Furthermore, if China has indeed entered a very covert mode of stealth TSY purchasing, it would likely shun the indirect bid altogether and begin doing so at the Direct Bidder level. Whether this means that China is providing back door funds to a domestic asset manager to purchase bond exposure we do not know, although that would surely be one way of goosing the "Direct" bid.
Additionally, there is no doubt that China would have little to no interest in the long-end of the curve. Assuming the above theory is at least partially value, this would be indeed confirmed as the direct bid take down in the just completed 30 Year was a meager 4.9%: orders of magnitude less than its participation in the 3 and 10 year auctions earlier this week.

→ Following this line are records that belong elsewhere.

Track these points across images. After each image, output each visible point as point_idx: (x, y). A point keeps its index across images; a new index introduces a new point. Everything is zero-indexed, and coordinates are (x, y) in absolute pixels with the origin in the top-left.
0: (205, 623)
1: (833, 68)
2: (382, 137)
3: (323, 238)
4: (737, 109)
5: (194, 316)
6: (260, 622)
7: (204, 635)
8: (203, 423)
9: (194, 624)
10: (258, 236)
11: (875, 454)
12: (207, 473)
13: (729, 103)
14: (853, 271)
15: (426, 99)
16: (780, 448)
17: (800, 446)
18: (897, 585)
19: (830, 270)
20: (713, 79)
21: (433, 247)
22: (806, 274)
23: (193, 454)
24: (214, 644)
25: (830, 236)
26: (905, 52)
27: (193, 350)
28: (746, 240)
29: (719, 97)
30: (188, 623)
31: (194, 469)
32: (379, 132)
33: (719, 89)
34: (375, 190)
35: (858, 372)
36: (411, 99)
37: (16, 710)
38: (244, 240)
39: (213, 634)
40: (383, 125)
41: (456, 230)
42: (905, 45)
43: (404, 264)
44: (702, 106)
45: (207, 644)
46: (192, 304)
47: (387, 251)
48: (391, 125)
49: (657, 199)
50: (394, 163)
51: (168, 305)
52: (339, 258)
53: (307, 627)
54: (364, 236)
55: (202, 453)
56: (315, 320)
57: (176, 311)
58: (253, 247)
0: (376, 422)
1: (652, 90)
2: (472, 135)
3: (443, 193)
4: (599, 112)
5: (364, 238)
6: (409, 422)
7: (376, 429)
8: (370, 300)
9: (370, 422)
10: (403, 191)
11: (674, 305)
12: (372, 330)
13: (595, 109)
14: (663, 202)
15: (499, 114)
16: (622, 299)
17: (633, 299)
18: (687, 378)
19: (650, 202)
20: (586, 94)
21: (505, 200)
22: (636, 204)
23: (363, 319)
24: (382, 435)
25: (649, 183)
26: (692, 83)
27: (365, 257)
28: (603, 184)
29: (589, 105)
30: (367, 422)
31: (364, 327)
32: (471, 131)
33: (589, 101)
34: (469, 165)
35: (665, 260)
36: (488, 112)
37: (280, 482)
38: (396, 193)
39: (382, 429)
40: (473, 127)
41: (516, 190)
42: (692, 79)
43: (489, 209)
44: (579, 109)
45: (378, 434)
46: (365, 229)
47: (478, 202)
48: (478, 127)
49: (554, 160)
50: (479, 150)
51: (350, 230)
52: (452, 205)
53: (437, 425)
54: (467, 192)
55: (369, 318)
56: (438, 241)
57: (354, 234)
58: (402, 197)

Which begs the question: why is China so intent to hide its holdings in US Treasuries from being exposed by traditional channels such as TIC data? And, the corollary to this, has the Fed blessed this covert accumulation? If the answer to the last is yes, this presents a very troubling conclusion: the Fed's Treasury Quantitative Easing has now been offloaded to China.
It is no secret that the two main beneficiaries of the current Keyenesian experiment in extend-and-pretend are China and the US - should there be a failed auction it would certainly destroy the economic recovery in the US; it would reverberate even more in China, whose currency has long been pegged to the US, forcing many to say that China is merely yet another state of the US (or alternatively, that the US is now just a vassal state of China).
With China FX reserve continuing to grow at a massive clip of about half a trillion per year, the country is stuck with great amounts of dollars that it does not need, yet can not sell without forcing a devaluation of the dollar. It is thus forced with only one possible "investment decision" - buying Treasuries. Yet due to reasons still undetermined, it is doing without notify the broader public. To assume that China has grown it FX reserves by a factor of 10 times what its UST purchases have been in the past half year is laughable.
Which is why we make the claim that the Fed has now informally offloaded the Treasury portion of Quantitative Easing to China, which does so via the elusive Direct Bid. It also explains why the Fed has generically been much less worried about TSY purchases under Q.E. (a mere $300 billion out of a total $1.7 trillion in monetization). It does beg the question of just how much Chinese holdings of US Debt truly are, as this number is likely hundreds of billions higher than the disclosed $799 billion.
Of course, if this is proven, it will expose the fact that China's and the US' central bank (and broadly economic) fates are tied closer than ever. Furthermore, monetary policy in one country will immediately be met with a comparable response by the other. Additionally, if there is indeed an implicit understanding between Bernanke and his Chinese colleagues, it means that not only the housing market (via Agency and MBS security purchases), but the Treasury market as well, are both manipulated beyond recognition and implies that broad securities are massively overvalued due to the stealth purchasing of core "riskless" assets by the US and China, as investors look higher in the cap structure for yield. Lastly, implications for world trade are great, as Asian countries will have to deal not only with the Chinese behemoth, which will constantly seek to keep its currency as low as possible, thus exacerbating the rest of Asia's foreign trade balances, but that of the US itself. The immediate implication is that China (or the US for that matter) will likely not reflate their currencies out of their own volition any time in the foreseeable future. Look for a much weaker dollar in the coming months.